Аграрный закон пришелся как нельзя кстати. Предстояли тяжелые бои с германцами, и в их преддверии Марию очень важно было показать воинам: если они победят, о них позаботятся, им есть за что сражаться. К слову сказать, поселения марианских ветеранов, основанные в Африке по этому закону, существовали еще при Империи.[346]
Между тем внезапно умер коллега Мария по консулату Аврелий Орест (Плутарх. Марий. 14.11). Обычно в таких случаях выбирали так называемого консула-суффекта, но на сей раз ничего подобного не произошло – прекрасное доказательство непререкаемого авторитета победителя Югурты. Однако год подходил к концу, а вместе с ним и консульские полномочия Мария. Полководец, «оставив во главе войск Мания Аквилия, явился в Рим. Поскольку консульства домогались многие знатные римляне, Луций Сатурнин… выступил с речью и убеждал [народ] избрать консулом Мария. Когда же тот стал притворно отказываться, говоря, что ему не нужна власть, Сатурнин назвал его предателем отечества, бросающим свои обязанности полководца в такое опасное время. Все явно видели, что он лишь неумело подыгрывает Марию, но понимая, что в такой момент нужны решительность и удачливость Мария, в четвертый раз избрали его консулом» (Плутарх. Марий. 14. 11–14; Ливии. Периоха 67).
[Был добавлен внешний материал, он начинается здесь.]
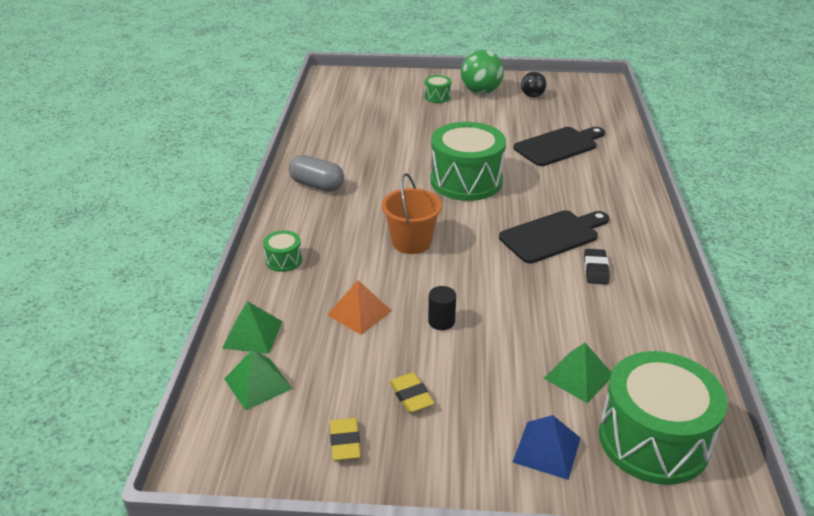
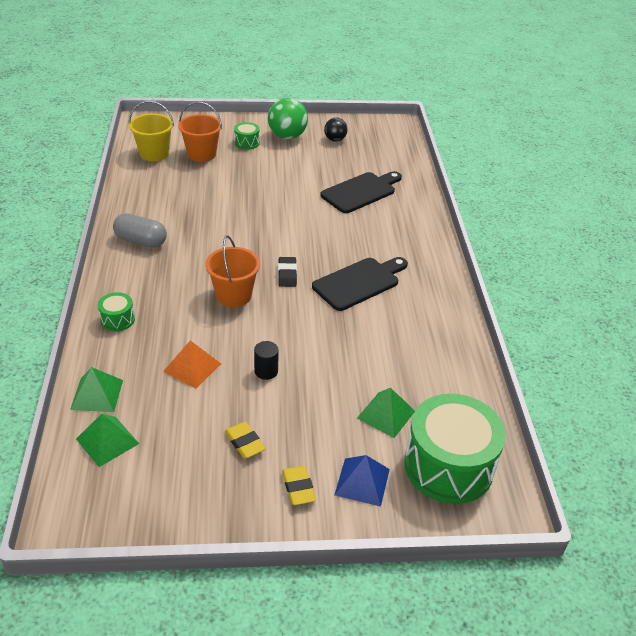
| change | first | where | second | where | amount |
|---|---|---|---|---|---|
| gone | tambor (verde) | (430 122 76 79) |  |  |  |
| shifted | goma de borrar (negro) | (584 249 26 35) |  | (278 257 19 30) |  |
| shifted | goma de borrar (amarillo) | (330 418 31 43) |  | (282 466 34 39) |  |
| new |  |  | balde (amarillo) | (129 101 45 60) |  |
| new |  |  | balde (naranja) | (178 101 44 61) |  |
«Без сомнения, ситуация была деликатной для Мария, который сам председательствовал в комициях и потому лишь с натяжкой мог выдвинуть свою кандидатуру, особенно если учесть, что он добивался третьего консульства подряд, а это было совершенно ненормально и незаконно». Но следует ли отсюда, что описанная Плутархом сцена имела место в действительности?[347] Вполне вероятно, что рассказ греческого автора восходит к мемуарам Суллы или еще кого-то из его врагов, кто вполне мог приписать Марию притворство, тем более неуместное в столь опасной для государства ситуации.[348] Однако вряд ли эпизод является выдумкой от начала до конца. Иногда достаточно лишь немного сместить акценты, и картина приобретает совершенно иной вид. То же, по всей видимости, произошло и здесь.